The vaginal entry is guarded externally by the vulva. This is made up of several structures. The labia major (‘large lips’) are two large full folds which tend to meet in the midline. They are covered with pubic hair on the outer part but not on the inner fold. In childhood and in older age, they contain little fat material and are less obvious than during a woman’s reproductive years.
When gently parted, the labia minor (‘small lips’) are exposed. These are delicate skin folds which contain little fat and are rich in blood and nerve supplies. Above and towards the front, the small lips split to encompass another interesting little organ called the clitoris. One part extends over the upper part of the clitoris, forming what is called the prepuce; the other joins directly under it to form the frenulum. There is no need to remember all these names, although a lot more will be said later about the clitoris.
Lower down, the small lips again join to form the fourchette.
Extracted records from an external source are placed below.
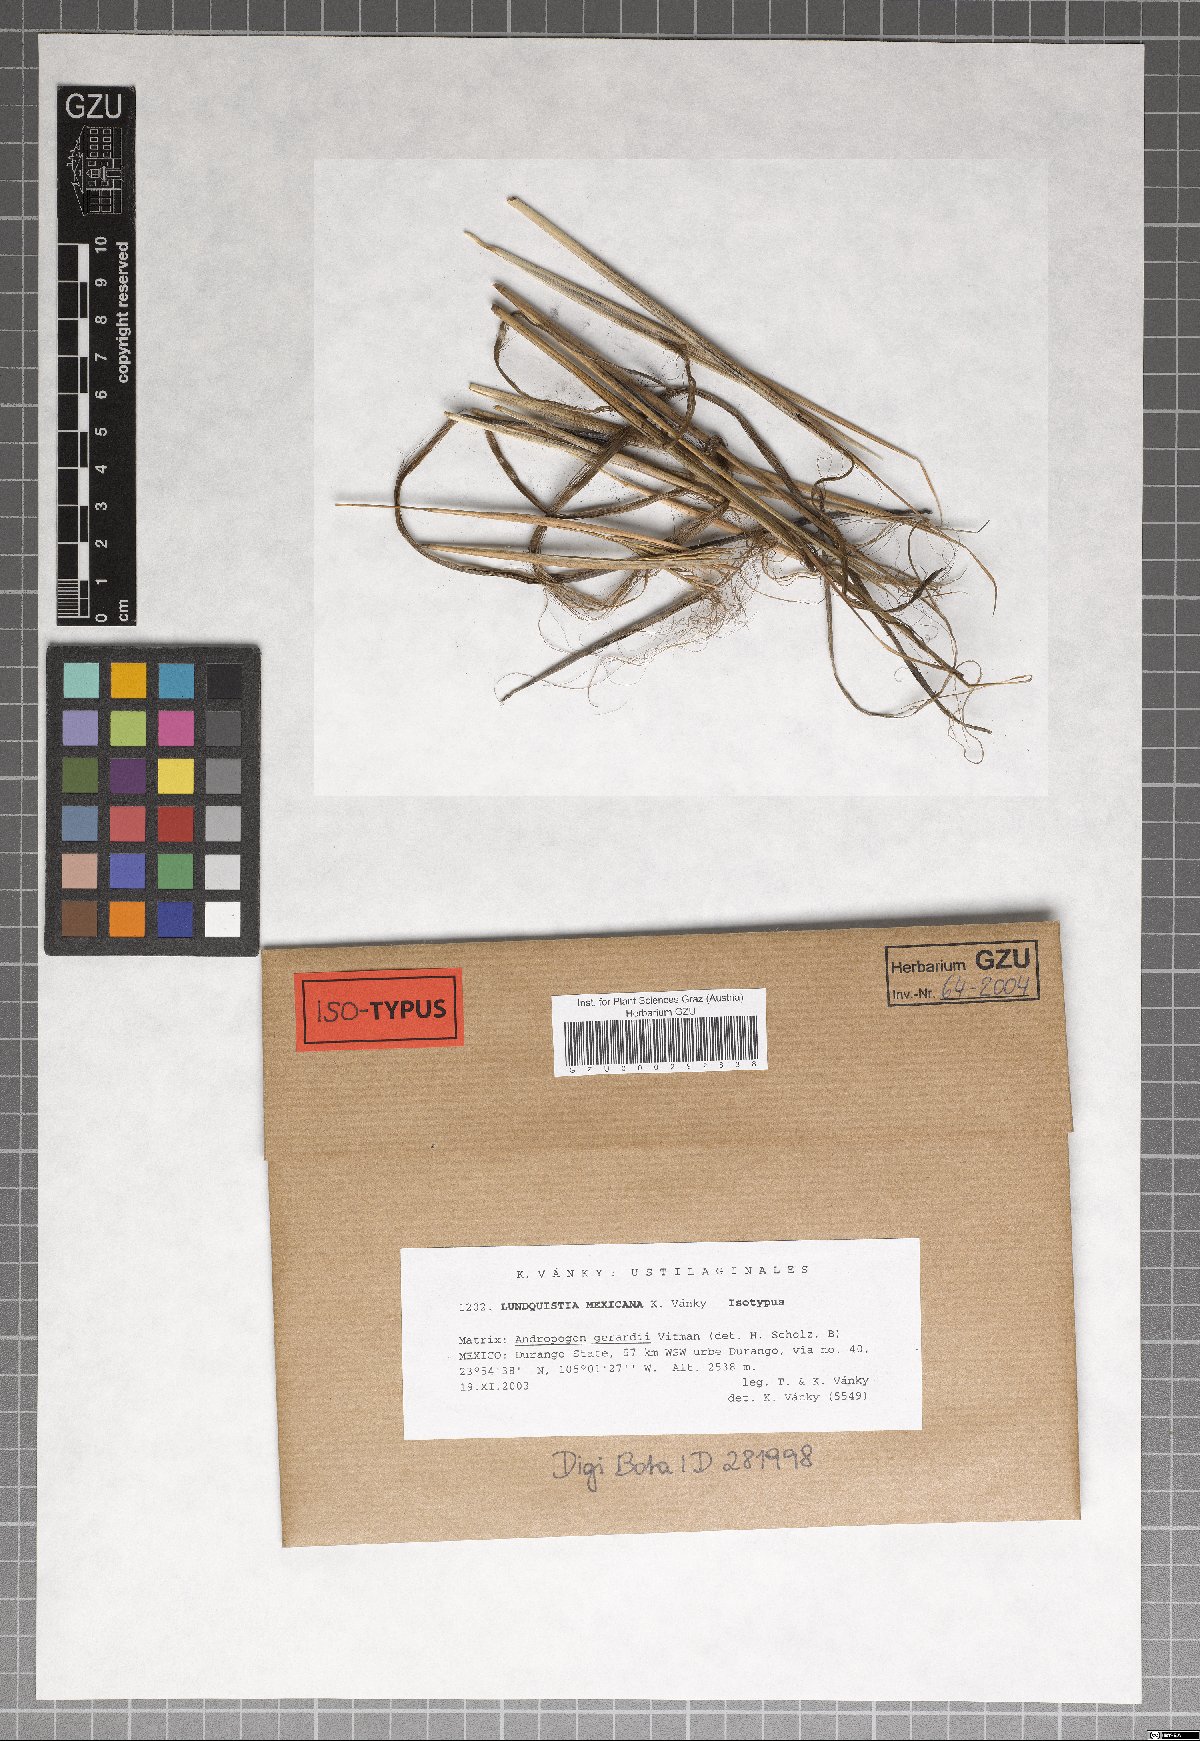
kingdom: Fungi
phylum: Basidiomycota
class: Ustilaginomycetes
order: Ustilaginales
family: Ustilaginaceae
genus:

During childbirth, this area is nearly always torn as the new baby wiggles its way out.
The cleft between the small lips is called the vaginal vestibule, and is really the entrance into the vaginal canal. Just below the clitoris is a small, barely discernible opening called the external urethral meatus. This is the outside opening of the urethra, a tube that pipes urine from the bladder to the exterior. It is an important little structure, for irritation can easily force germs along its length, giving rise to urinary tract infections.
Nearly every bride suffers from the unpleasant condition popularly known as ‘honeymoon’ cystitis. Mechanical irritation of the outside outlet, plus enthusiastic and frequent intercourse (usually maximum at this happy time), can force germs from the outside into the bladder, giving rise to infections. Often these can destroy an otherwise happy honeymoon —as many brides remember with a heavy heart (and many grooms with a sense of hurt pride and annoyance).
A desire to urinate often, a burning and scalding when it does occur, an uneasy feeling that the bladder is not emptied, the desire to void again, and high fever—these are some of the horrid symptoms of cystitis. We’ll talk more about it later (plus what to do) when discussing urinary infections.